Tak, reasumując, i tak wiem że ni h*ja nie przemyślicie nawet jednego akapitu tutaj przezemnie napisanego, nie spróbujecie nawet zrozumieć - zresztą się nie dziwię. pie**oleni fanatycy właśnie to mają do siebie, że są zamknięci hermetycznie w tej swojej pie**olonej sekcie i każdy jeden jedynie mojego posta odbierze jako obrazę. Skoro obierzecie to jako obrazę, to żeby to faktycznie była obraza - h*j wam w dupę ;)



Co do deizmu muszę zaprzeczyć, tak jest to rodzaj wyznania. Polega on na tym że wierzy się w Boga ale Bóg nie ma żadnego wpływu na życie na ziemi. Nie ma przykazań nie oddaje się czci i nie ma też jakichkolwiek nakazów.
Człowiek sam wie co jest dobre co wolno co nie wolno.
W skrócie mówiąc wierzy się w Boga i tyle, nic poza tym.



"Niedouczone pospólstwo, które nawet dobrze wysłowić się nie potrafi, ale h*j..." Tak, tak ty to napisałeś i to przez samo "H" nie gadaj na kogoś że ktoś jest niedouczony...

EvilSoran

2011-12-12, 21:01
pedrossi napisał/a:


Sprawa trzecia: Zmarła od razu po tym jak dostała rozgrzeszenie.

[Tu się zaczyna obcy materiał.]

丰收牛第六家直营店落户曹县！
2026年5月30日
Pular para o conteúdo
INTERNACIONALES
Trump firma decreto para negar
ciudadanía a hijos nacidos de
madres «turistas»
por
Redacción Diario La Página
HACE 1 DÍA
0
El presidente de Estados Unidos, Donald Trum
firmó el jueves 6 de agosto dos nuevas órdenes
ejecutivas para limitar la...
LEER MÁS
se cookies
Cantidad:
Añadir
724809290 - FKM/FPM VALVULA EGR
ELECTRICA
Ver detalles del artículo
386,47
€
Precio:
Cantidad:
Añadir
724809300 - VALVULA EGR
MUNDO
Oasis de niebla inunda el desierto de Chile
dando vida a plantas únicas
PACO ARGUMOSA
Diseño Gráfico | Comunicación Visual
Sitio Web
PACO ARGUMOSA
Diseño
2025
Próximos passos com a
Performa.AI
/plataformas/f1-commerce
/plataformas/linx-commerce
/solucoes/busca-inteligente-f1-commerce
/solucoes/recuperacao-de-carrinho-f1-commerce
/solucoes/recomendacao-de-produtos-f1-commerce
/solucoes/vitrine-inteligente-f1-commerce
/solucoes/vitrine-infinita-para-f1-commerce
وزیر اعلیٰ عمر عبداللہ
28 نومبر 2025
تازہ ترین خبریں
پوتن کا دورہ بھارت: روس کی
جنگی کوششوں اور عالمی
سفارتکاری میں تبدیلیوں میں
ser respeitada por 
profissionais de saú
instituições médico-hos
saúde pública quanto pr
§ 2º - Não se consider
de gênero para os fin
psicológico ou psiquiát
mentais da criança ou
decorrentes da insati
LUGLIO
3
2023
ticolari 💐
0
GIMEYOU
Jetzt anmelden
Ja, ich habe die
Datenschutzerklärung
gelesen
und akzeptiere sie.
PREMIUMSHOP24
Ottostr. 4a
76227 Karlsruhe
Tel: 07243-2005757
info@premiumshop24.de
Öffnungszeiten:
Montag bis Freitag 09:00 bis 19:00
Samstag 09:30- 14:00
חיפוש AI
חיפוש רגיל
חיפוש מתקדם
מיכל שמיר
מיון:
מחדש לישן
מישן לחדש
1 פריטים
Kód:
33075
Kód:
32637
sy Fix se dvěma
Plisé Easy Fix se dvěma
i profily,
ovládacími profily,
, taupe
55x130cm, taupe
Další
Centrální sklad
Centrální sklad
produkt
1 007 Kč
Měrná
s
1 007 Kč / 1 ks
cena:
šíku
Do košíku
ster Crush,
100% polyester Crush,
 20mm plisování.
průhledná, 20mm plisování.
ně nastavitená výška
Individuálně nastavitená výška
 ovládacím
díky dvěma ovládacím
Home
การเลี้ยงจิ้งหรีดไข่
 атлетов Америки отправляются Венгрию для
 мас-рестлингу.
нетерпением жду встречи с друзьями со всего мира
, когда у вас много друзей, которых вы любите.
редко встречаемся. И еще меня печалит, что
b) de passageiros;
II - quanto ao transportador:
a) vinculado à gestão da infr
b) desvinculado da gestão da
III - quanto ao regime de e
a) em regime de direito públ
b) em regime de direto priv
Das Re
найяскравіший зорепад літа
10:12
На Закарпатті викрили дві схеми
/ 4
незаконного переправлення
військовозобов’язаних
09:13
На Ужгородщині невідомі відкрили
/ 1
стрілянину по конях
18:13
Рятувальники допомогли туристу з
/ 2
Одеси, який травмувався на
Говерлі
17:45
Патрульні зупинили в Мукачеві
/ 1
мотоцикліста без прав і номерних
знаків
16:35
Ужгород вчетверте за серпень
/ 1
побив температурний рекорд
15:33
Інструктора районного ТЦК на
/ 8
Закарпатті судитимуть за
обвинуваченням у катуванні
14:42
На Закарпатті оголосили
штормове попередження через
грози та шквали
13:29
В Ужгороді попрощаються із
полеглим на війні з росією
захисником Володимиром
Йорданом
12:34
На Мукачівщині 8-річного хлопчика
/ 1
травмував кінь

:shock: O k***a, faktycznie w noweli "Antek" też coś takiego było po 3 zdrowaśkach w piecu z dziewczyny i diabeł uszedł i życie... jak nie wiesz o co chodzi to tobie radze poczytać.

pedrossi

2011-12-12, 21:08
Ja osobiście właśnie się skłaniam w kierunku deizmu. Bóg, Jahwe, Allah, Big Bang, czy ch*j go wie jak go tam nazywają kiedyś to wszystko zapoczątkował i się to tak kręci.

Co do sprawy AM, ja nie mówię, że trzeba zapie**alać do kościoła dzień dnia i leżeć tam krzyżem. Moim skromnym zdaniem Roman Catholic Church, to jest najlepiej zorganizowana mafia na świecie i nie dałbym im ani grosza. Jednak Niemka jedynie (bo pewnie również) pie**olnięta nie była. Coś tam się raczej mocniejszego zakręciło.

EvilSoran napisał/a:



:shock: O k***a, faktycznie w noweli "Antek" też coś takiego było po 3 zdrowaśkach w piecu z dziewczyny i diabeł uszedł i życie... jak nie wiesz o co chodzi to tobie radze poczytać.



Co ma nowela Prusa do sytuacji udokumentowanej?? Żaden z tych 2 księży nie używał wobec niej siły, tym bardziej nie wpie**olił jej do pieca.